Clarice Cardoso
No post anterior falei sobre Black Mirror, a melhor minissérie que me foi indicada nos últimos tempos e uma produção britânica criada por Charlie Brooker. A tecnologia domina a vida nos universos distópicos que cada episódio cria, mas ela é mais um ponto de partida para abordar questões humanas anteriores. (Como o aviso ali em cima indica: atenção, este texto contém spoilers.)
Como jornalista, o episódio piloto me deixou refletindo por dias, porque trata da questão mais urgente da profissão hoje: a relação entre o jornalismo e as mídias digitais. A série Newsroom, por exemplo, se lançou com o pretexto de debater os dilemas que repórteres, editores e leitores enfrentam no dia a dia, mas se perdeu em algum momento em triângulos amorosos e bobagens novelescas.
Black Mirror não. Colocou o dedo na ferida em The National Anthem, que começa quando um vídeo no YouTube anuncia que a princesa do Reino Unido foi sequestrada. Irrastreável, o criminoso tem como exigência única que o primeiro-ministro apareça em rede nacional tendo relações sexuais com um porco. A proposta é sórdida, patológica, mas a Scotland Yard não encontra meios para localizar o sequestrador. Fim do primeiro ato.
(É difícil pensar que algo assim de fato pudesse acontecer e ser levado a sério, mas temos de suspender a descrença.)
A cena muda então para a reunião na redação de uma emissora de televisão. Uma repórter ingênua o suficiente para entregar às redes sociais o presente e o futuro de sua profissão tenta, exasperada, convencer o editor a colocar no ar a notícia imediatamente. "Cem por cento da minha timeline está falando disso", justifica. "Eu não edito uma sala de bate-papo", rebate, certeiro, o chefe, ao argumentar que, na falta de apuração, de entrevistas com as autoridades e de relatórios oficiais, a história é ainda um boato. A repórter não entende. Para ela, notícias competem com tuítes. "A cobertura do Facebook é sempre impressionante", ironiza um jornalista mais experiente.
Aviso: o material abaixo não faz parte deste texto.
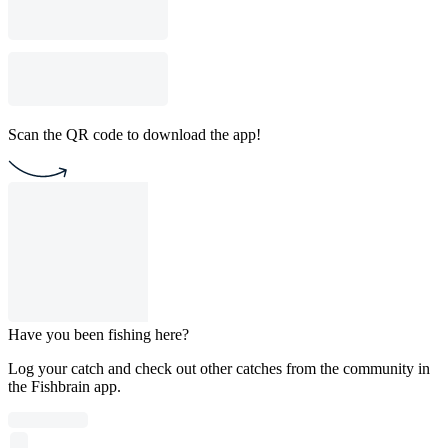
Scan the QR code to download the app!
Have you been fishing here?
Log your catch and check out other catches from the community in
the Fishbrain app.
Dividida entre o YouTube, que viraliza o vídeo, e a mídia, que o ignora e fala sobre reciclagem, o público começa um debate próprio, agora sobre o consumo de notícias hoje em dia. Se todos falam de um assunto na internet, ele se torna automaticamente prioritário para um jornal? Pode um rumor ser verdadeiro se não está sendo noticiado? Que fonte é mais confiável para alguém se informar? O jornalismo compete com as mídias sociais?
Quando enfim os canais colocam no ar a informação, a notícia não é o sequestro, as evidentes falhas na segurança da família real ou a abjeta situação que é proposta ao primeiro-ministro. Antes, o que interessa são quantas curtidas no Facebook, quantos compartilhamentos no Twitter, quantas vezes o vídeo foi visto no YouTube. (Algo que vemos todos os dias internet afora.)
Este episódio de Black Mirror toca direto nessa relação ainda em formação entre o jornalismo e as redes sociais, e no desafio quase diário que é imposto ao primeiro para adaptar-se a um mundo dominado pelas últimas. É claro que elas são um aliado no dia a dia de uma redação, mas não serão jamais a pauta de um jornal bem-feito. Não podem ser a notícia em si. O trabalho de reportagem, de apuração, torna-se mais essencial quanto maior o volume de informação, de disse que disse.
Como nenhum episódio de Black Mirror resume-se à sugestão de apenas um tema, nos atos seguintes é a reação da população à possível humilhação púbica do primeiro-ministro que toma o centro da trama. As ruas estão vazias, todos reúnem-se diante da TV para ver se, afinal, ele se submeterá a tão abjeto destino. Como se, no vexame de um símbolo do governo, a população visse a chance de uma torpe vingança contra as formas de poder.
Desde Breaking Bad, o sempre inquisitivo Alexandre Versignassi é meu amigo favorito para debater produções que aguentam análises mais aprofundadas. Ele chamou minha atenção para uma questão a que eu não tinha me dado conta, mas que é extremamente cabível: a situação do primeiro-ministro e a reação do público é uma reencenação do teatro popular da Roma antiga, que colocava imperadores em situações absurdas como forma de dar alívio extra ao espectador. Mas esse já é outro debate.